A lowly high diver pushes off horizontally with a speed of 2.00 m/s from the platform edge 10.0 m above the surface of the water

VladimirAG [237]

Answer:

(a) 1.6m

(b) 6.86m

Explanation:

This is a horizontal shooting problem, so we will use the following equations.

For horizontal distance x we use:

$x(t)=x_{0}+v_{0}t$

Where $x(t)$ is the horizontal distance at a time $t$ , $x_{0}$ is the initial horizontal position which in this case will be zero: $x_{0}=0$ . And $v_{0}$ is the initial speed: $v_{0}=2m/s$

So to solve (a):

(a) At what horizontal distance from the edge is the diver 0.800 s after pushing off?

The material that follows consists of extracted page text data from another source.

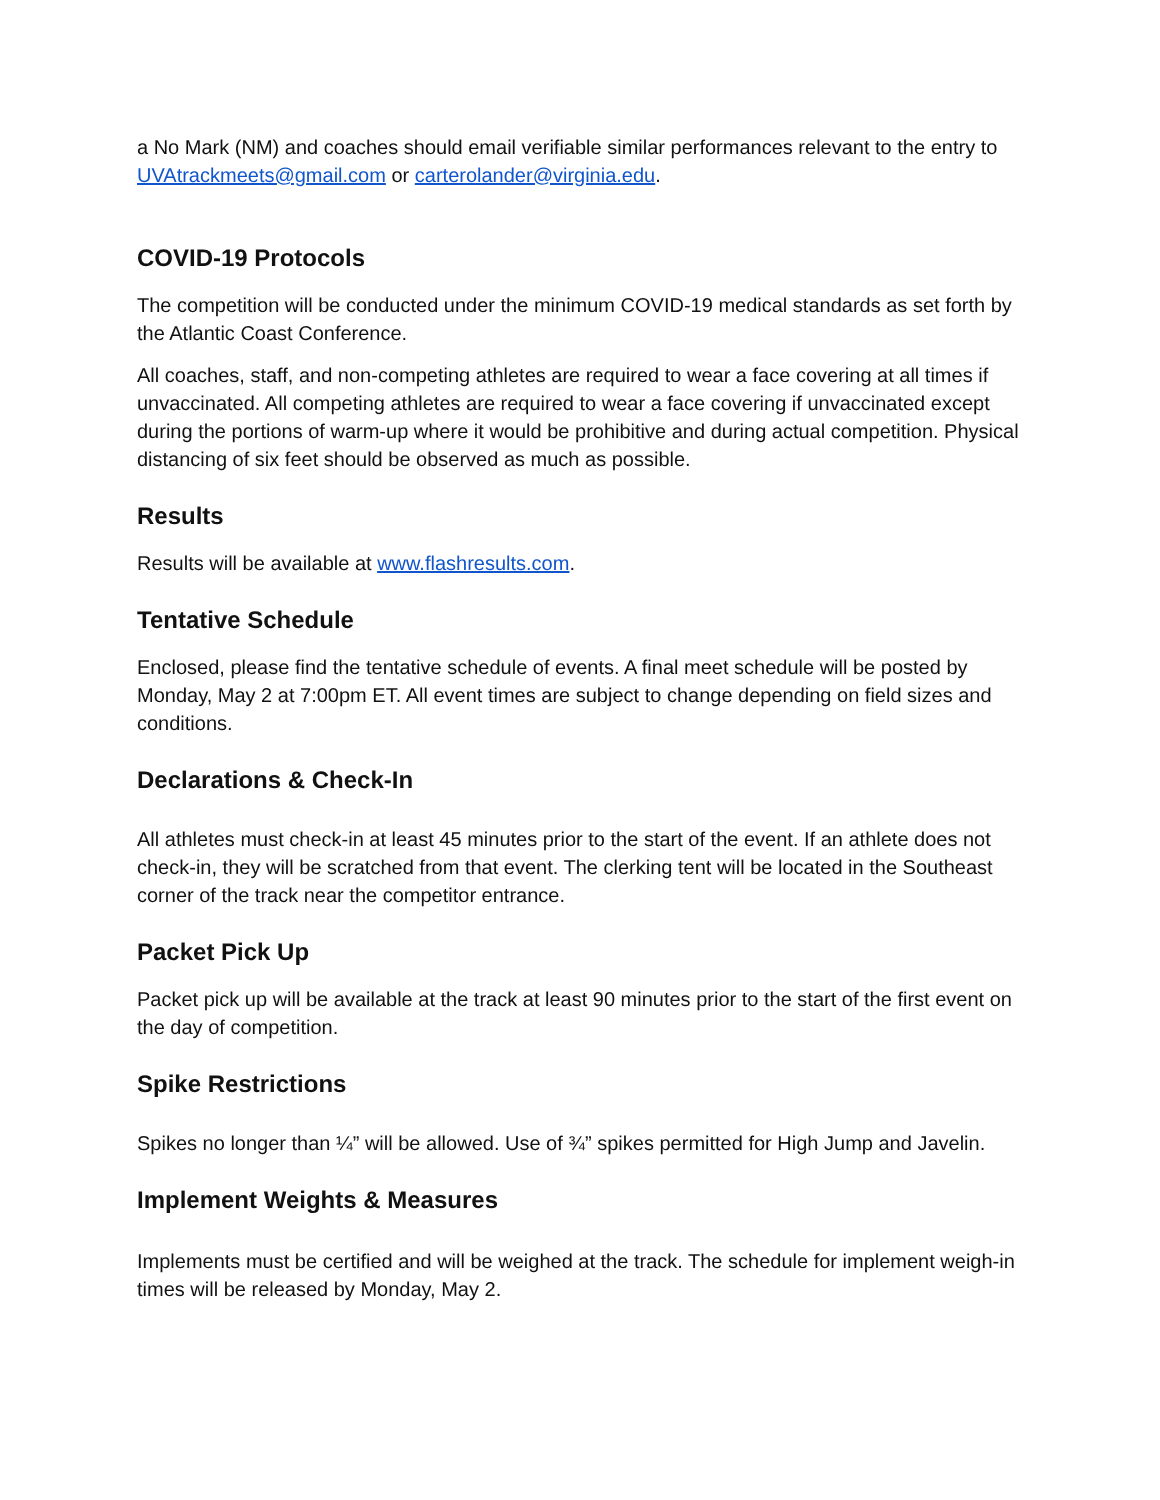a No Mark (NM) and coaches should email verifiable similar performances relevant to the entry to UVAtrackmeets@gmail.com or carterolander@virginia.edu.
COVID-19 Protocols
The competition will be conducted under the minimum COVID-19 medical standards as set forth by the Atlantic Coast Conference.
All coaches, staff, and non-competing athletes are required to wear a face covering at all times if unvaccinated. All competing athletes are required to wear a face covering if unvaccinated except during the portions of warm-up where it would be prohibitive and during actual competition. Physical distancing of six feet should be observed as much as possible.
Results
Results will be available at www.flashresults.com.
Tentative Schedule
Enclosed, please find the tentative schedule of events. A final meet schedule will be posted by Monday, May 2 at 7:00pm ET. All event times are subject to change depending on field sizes and conditions.
Declarations & Check-In
All athletes must check-in at least 45 minutes prior to the start of the event. If an athlete does not check-in, they will be scratched from that event. The clerking tent will be located in the Southeast corner of the track near the competitor entrance.
Packet Pick Up
Packet pick up will be available at the track at least 90 minutes prior to the start of the first event on the day of competition.
Spike Restrictions
Spikes no longer than ¼” will be allowed. Use of ¾” spikes permitted for High Jump and Javelin.
Implement Weights & Measures
Implements must be certified and will be weighed at the track. The schedule for implement weigh-in times will be released by Monday, May 2.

we have that the time is: $t=0.8s$ so the horizontal distance is:

$x(0.8)=(2m/s)(0.8s)1.6m$

The answer for (a) is 1.6m

Now, to solve (b) we need the equation for vertical distance:

$y(t)=y_{0}-\frac{1}{2}gt^2$

Where $y(t)$ is the vertical distance at a time $t$ , $y_{0}$ is the initial vertical distance: $y_{0}=10m$ And $g$ is the gravitational acceleration: $g=9.81m/s^2$ }